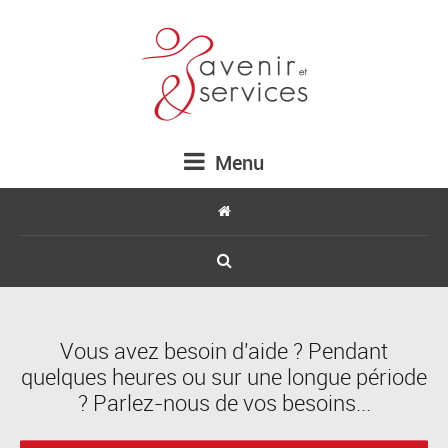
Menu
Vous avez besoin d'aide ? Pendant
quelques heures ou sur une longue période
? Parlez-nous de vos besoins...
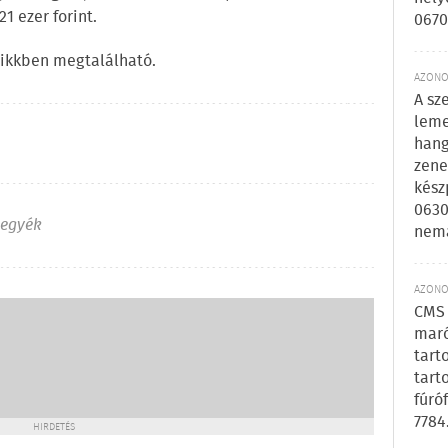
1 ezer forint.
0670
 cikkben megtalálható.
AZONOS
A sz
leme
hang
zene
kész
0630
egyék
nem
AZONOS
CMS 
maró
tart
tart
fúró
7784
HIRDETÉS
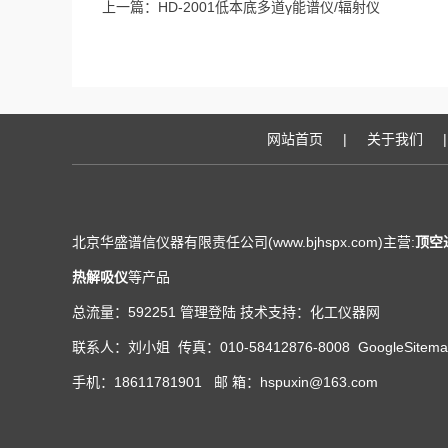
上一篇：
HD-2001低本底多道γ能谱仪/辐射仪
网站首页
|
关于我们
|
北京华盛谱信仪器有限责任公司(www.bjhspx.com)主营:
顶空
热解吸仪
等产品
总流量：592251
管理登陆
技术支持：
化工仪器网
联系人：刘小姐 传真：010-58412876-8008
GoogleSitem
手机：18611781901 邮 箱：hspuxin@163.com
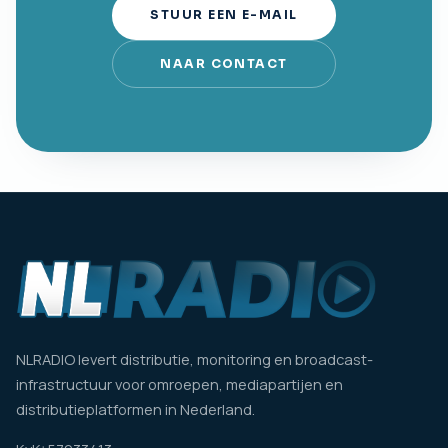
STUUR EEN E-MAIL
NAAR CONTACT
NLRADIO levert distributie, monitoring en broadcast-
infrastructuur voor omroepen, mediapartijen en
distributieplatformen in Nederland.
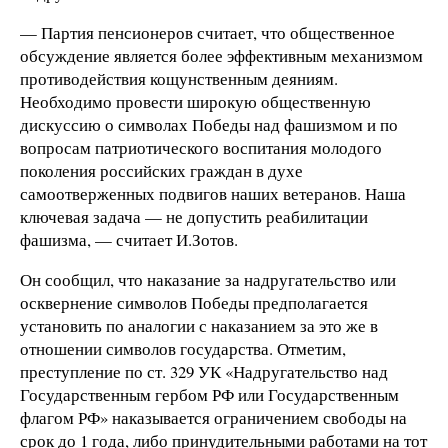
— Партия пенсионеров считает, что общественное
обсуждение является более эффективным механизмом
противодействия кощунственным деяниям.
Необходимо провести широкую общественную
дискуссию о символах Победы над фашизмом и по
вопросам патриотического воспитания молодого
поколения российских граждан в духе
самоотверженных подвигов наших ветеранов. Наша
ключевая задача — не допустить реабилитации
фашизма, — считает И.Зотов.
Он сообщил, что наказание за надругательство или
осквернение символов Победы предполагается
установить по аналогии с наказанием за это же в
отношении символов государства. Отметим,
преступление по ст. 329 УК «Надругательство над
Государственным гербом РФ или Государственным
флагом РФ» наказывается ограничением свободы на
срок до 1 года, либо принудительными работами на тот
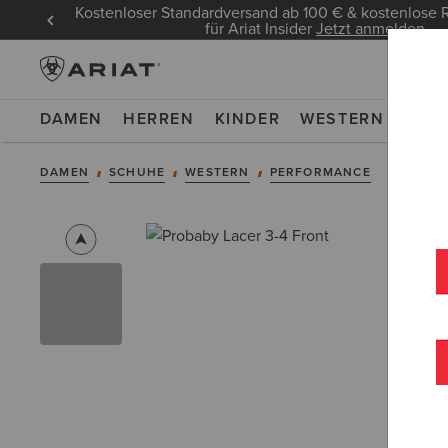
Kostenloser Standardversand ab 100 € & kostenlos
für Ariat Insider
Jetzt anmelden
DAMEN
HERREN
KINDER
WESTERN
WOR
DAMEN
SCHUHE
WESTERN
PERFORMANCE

::::::::

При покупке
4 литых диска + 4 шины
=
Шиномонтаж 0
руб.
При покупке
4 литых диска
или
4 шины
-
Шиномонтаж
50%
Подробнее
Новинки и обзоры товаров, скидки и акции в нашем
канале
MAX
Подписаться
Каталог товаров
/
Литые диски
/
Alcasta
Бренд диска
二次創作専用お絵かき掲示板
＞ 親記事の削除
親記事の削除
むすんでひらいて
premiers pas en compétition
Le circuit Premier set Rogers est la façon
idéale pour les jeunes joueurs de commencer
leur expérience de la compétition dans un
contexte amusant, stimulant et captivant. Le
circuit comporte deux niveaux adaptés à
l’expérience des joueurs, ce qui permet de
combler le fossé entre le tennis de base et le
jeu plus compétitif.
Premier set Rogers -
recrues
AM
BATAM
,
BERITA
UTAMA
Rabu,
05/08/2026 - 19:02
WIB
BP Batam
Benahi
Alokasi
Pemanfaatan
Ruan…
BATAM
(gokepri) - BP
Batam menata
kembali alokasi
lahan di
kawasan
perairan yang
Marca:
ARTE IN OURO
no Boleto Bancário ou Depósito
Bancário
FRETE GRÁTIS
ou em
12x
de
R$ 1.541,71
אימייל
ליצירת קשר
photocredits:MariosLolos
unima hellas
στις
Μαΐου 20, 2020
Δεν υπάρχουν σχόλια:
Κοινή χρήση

::::::::

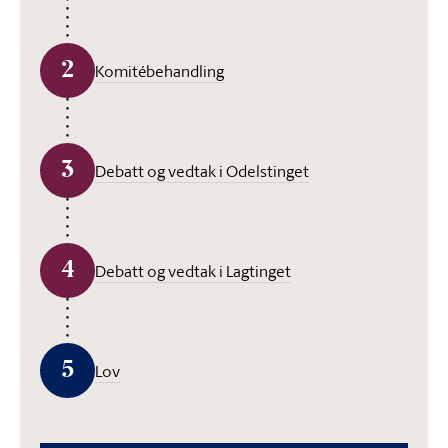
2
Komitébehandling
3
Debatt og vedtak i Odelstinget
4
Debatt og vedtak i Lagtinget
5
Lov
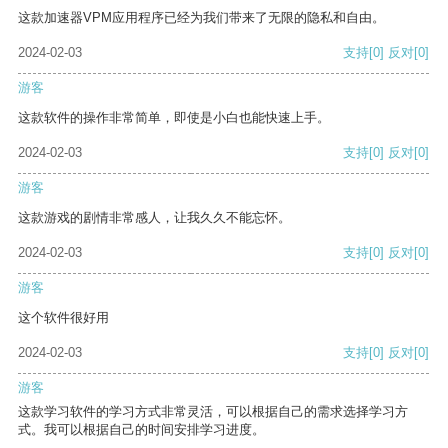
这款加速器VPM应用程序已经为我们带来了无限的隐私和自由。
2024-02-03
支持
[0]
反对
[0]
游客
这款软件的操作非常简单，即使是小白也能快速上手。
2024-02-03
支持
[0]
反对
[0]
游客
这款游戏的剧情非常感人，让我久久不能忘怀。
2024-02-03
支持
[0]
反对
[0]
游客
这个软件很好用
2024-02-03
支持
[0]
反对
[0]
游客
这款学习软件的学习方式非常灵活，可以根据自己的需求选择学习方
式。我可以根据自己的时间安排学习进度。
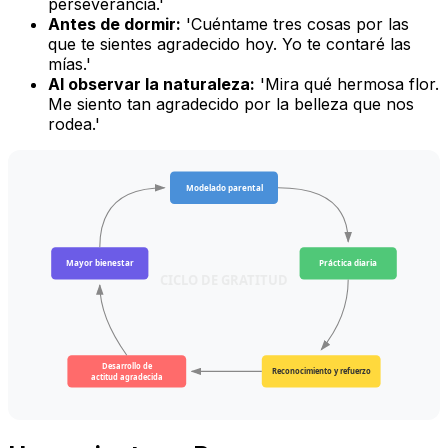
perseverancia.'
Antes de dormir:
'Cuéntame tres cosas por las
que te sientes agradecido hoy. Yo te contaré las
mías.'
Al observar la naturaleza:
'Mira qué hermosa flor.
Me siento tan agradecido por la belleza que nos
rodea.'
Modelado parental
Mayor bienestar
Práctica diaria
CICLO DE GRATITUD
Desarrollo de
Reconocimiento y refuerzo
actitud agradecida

::::::::

Activity — Update the records from the line with "这款加速器VPM应用程序已经为我们带来了无限的隐私和自由。" to the line with "式。我可以根据自己的时间安排学习进度。" by changing every "游客" to "访客", keeping all else the same. Give back only those lines.

Your solution —
这款加速器VPM应用程序已经为我们带来了无限的隐私和自由。
2024-02-03
支持
[0]
反对
[0]
访客
这款软件的操作非常简单，即使是小白也能快速上手。
2024-02-03
支持
[0]
反对
[0]
访客
这款游戏的剧情非常感人，让我久久不能忘怀。
2024-02-03
支持
[0]
反对
[0]
访客
这个软件很好用
2024-02-03
支持
[0]
反对
[0]
访客
这款学习软件的学习方式非常灵活，可以根据自己的需求选择学习方
式。我可以根据自己的时间安排学习进度。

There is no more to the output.